Finalement, il a demandé que les États membres prévoient "nécessairement d’avoir recours à des sanctions pour obtenir les informations nécessaires à un échange automatique efficace et éviter que certaines entités ne respectent pas les normes adoptées."
Seule voix discordante, et bien consciente de l’être, dans ce débat court et unanime, celle d’Astrid Lulling, qui a affiché son scepticisme face à l'échange automatique d'informations.
Pour elle, "avec la crise, les débats autour de la fraude fiscale ont pris une tournure morale voire moralisatrice". Elle estime néanmoins que "si l'échange automatique d'informations dans le domaine fiscal devient la norme et la règle internationale, il n'y a rien de plus naturel pour l'Union européenne que d'y participer."
"Mais la méthode qui consiste à refuser tout débat sérieux a de quoi rendre sceptique", a-t-elle lancé à l’assemblée, alors que, selon elle, "il est des contradictions étonnantes dans ce texte que ce Parlement européen s'apprête à voter avec une forte majorité".
Elle a posé quelques questions qui pourraient être gênantes : "Savez-vous que l'échange automatique qui est imposé entre les Etats membres n'est pratiqué sur le plan intérieur que dans la moitié de ceux-ci ? En d'autres termes, nous introduisons là un déséquilibre fondamental entre ce qui est pratiqué à l'intérieur des Etats membres et ce qui est pratiqué entre Etats membres au sein de l'Union."
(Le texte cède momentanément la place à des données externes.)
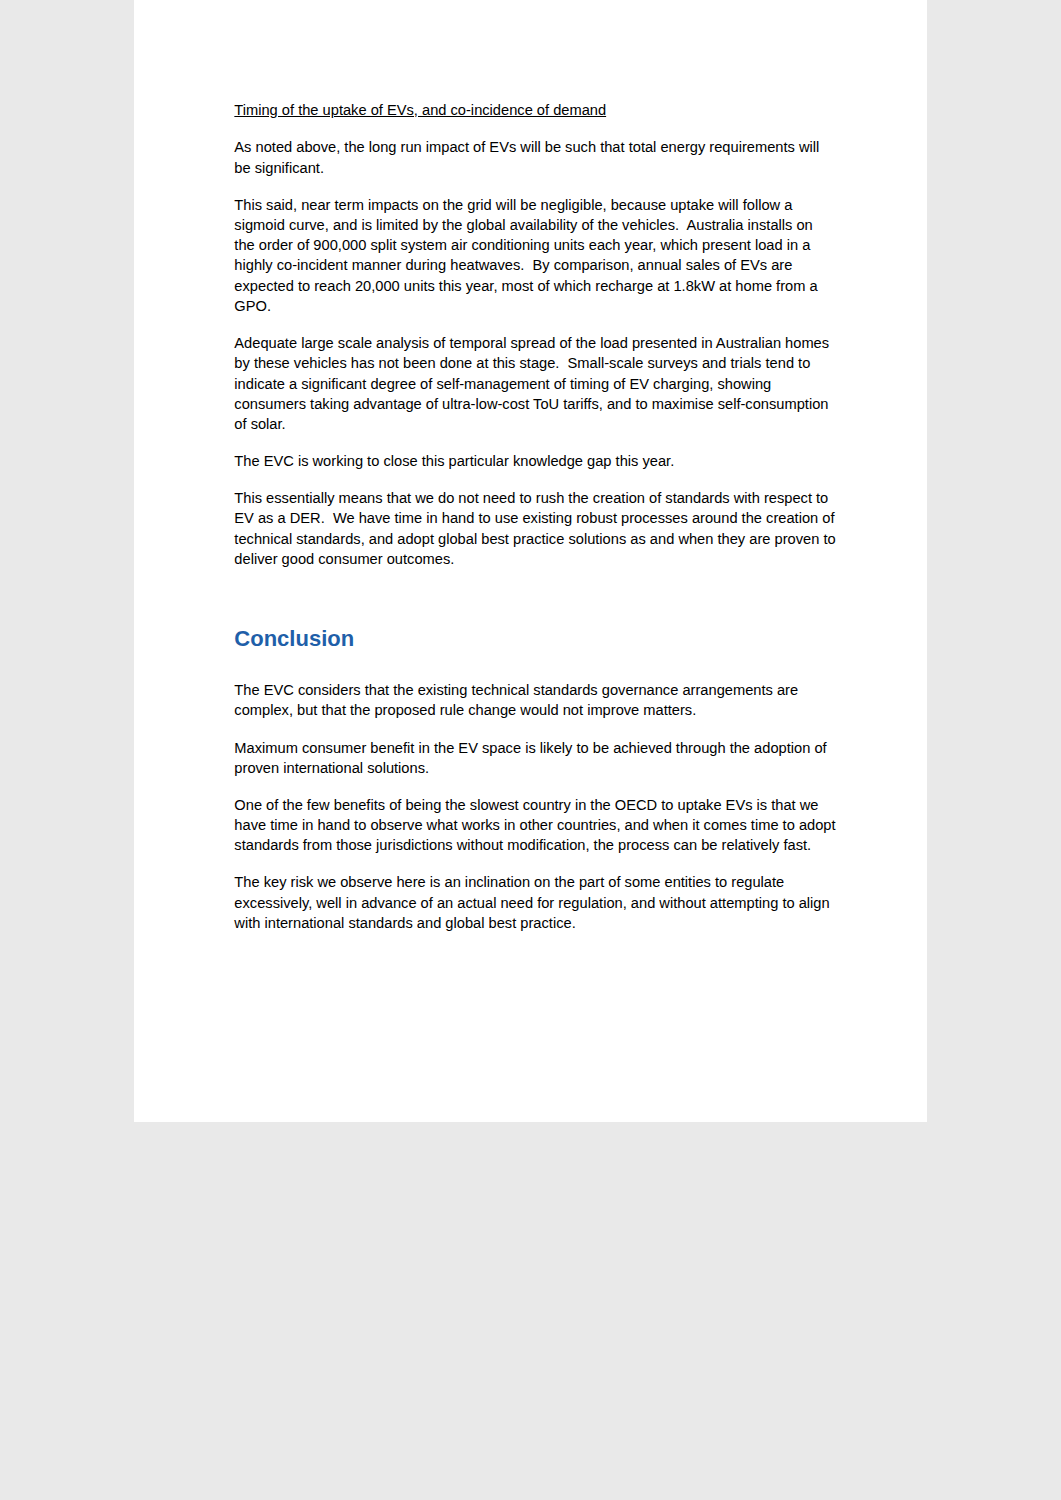Timing of the uptake of EVs, and co-incidence of demand
As noted above, the long run impact of EVs will be such that total energy requirements will be significant.
This said, near term impacts on the grid will be negligible, because uptake will follow a sigmoid curve, and is limited by the global availability of the vehicles. Australia installs on the order of 900,000 split system air conditioning units each year, which present load in a highly co-incident manner during heatwaves. By comparison, annual sales of EVs are expected to reach 20,000 units this year, most of which recharge at 1.8kW at home from a GPO.
Adequate large scale analysis of temporal spread of the load presented in Australian homes by these vehicles has not been done at this stage. Small-scale surveys and trials tend to indicate a significant degree of self-management of timing of EV charging, showing consumers taking advantage of ultra-low-cost ToU tariffs, and to maximise self-consumption of solar.
The EVC is working to close this particular knowledge gap this year.
This essentially means that we do not need to rush the creation of standards with respect to EV as a DER. We have time in hand to use existing robust processes around the creation of technical standards, and adopt global best practice solutions as and when they are proven to deliver good consumer outcomes.
Conclusion
The EVC considers that the existing technical standards governance arrangements are complex, but that the proposed rule change would not improve matters.
Maximum consumer benefit in the EV space is likely to be achieved through the adoption of proven international solutions.
One of the few benefits of being the slowest country in the OECD to uptake EVs is that we have time in hand to observe what works in other countries, and when it comes time to adopt standards from those jurisdictions without modification, the process can be relatively fast.
The key risk we observe here is an inclination on the part of some entities to regulate excessively, well in advance of an actual need for regulation, and without attempting to align with international standards and global best practice.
Astrid Lulling a aussi ironisé, en disant son étonnement "qu'il devienne tout d'un coup obligatoire de communiquer les soldes de tous les comptes alors qu'il s'agit d'échanger les données sur le revenu". Car, pour elle, "jusqu'à preuve du contraire, un solde de compte ne constitue pas un revenu". Elle considère que "l'échange automatique en matière de fiscalité de l'épargne connaît déjà des ratés innombrables, mais c'est un tabou que de l'affirmer."